# Teks Bacaan:
^^^^

PERCERAIAN ITU HUKUMNYA SUNNAH APABILA:

a) Suami tidak mampu menanggung nafkah isterinya
b) Isterinya tidak menjaga martabat dirinya

CERAI HUKUMNYA MAKRUH APABILA:

Suami menjatuhkan talak kepada isterinya yang baik, berakhlak mulia dan mempunyai pengetahuan agama

CERAI HUKUMNYA MUBAH APABILA

Suami lemah keinginan nafsunya atau isterinya belum datang haid atau telah putus haidnya

RUKUN PERCERAIAN/ TALAK
Ada 2 faktor dalam perceraian yaitu suami dan istri. Masing-masing ada syarat sahnya perceraian.

Rukun Talak bagi Suami

- Berakal sehat
- Baligh
- Dengan kemauan sendiri

Rukun Talak bagi Isteri

- Akad nikah sah
- Belum diceraikan dengan talak tiga oleh suaminya

Lafadz/teks talak:

- Ucapan yang jelas menyatakan penceraiannya
- Dengan sengaja dan bukan paksaaan

JENIS PERCERAIAN ADA 2 (DUA)

Ditinjau dari pelaku perceraian, maka perceraian itu ada dua macam yaitu (a) cerai talak oleh suami kepada istri dan (b) gugat cerai oleh istri kepada suami.

^^^^

# Informasi yang Diberikan:

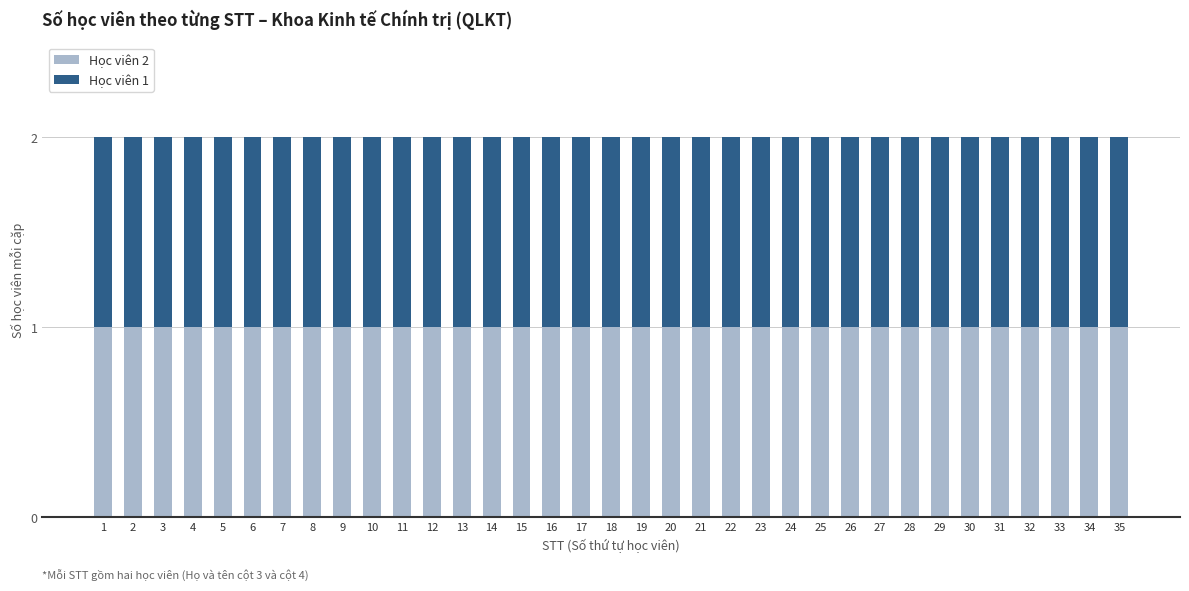

Which has a higher value, 1 or 4?

4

^^^^

# Perintah Tugas:
Salin kembali tanpa perubahan bagian bacaan tentang perceraian di atas, mulai dari "CERAI HUKUMNYA MUBAH" sampai dengan "syarat sahnya perceraian.".

# Jawaban yang Diharapkan:
CERAI HUKUMNYA MUBAH APABILA

Suami lemah keinginan nafsunya atau isterinya belum datang haid atau telah putus haidnya

RUKUN PERCERAIAN/ TALAK
Ada 2 faktor dalam perceraian yaitu suami dan istri. Masing-masing ada syarat sahnya perceraian.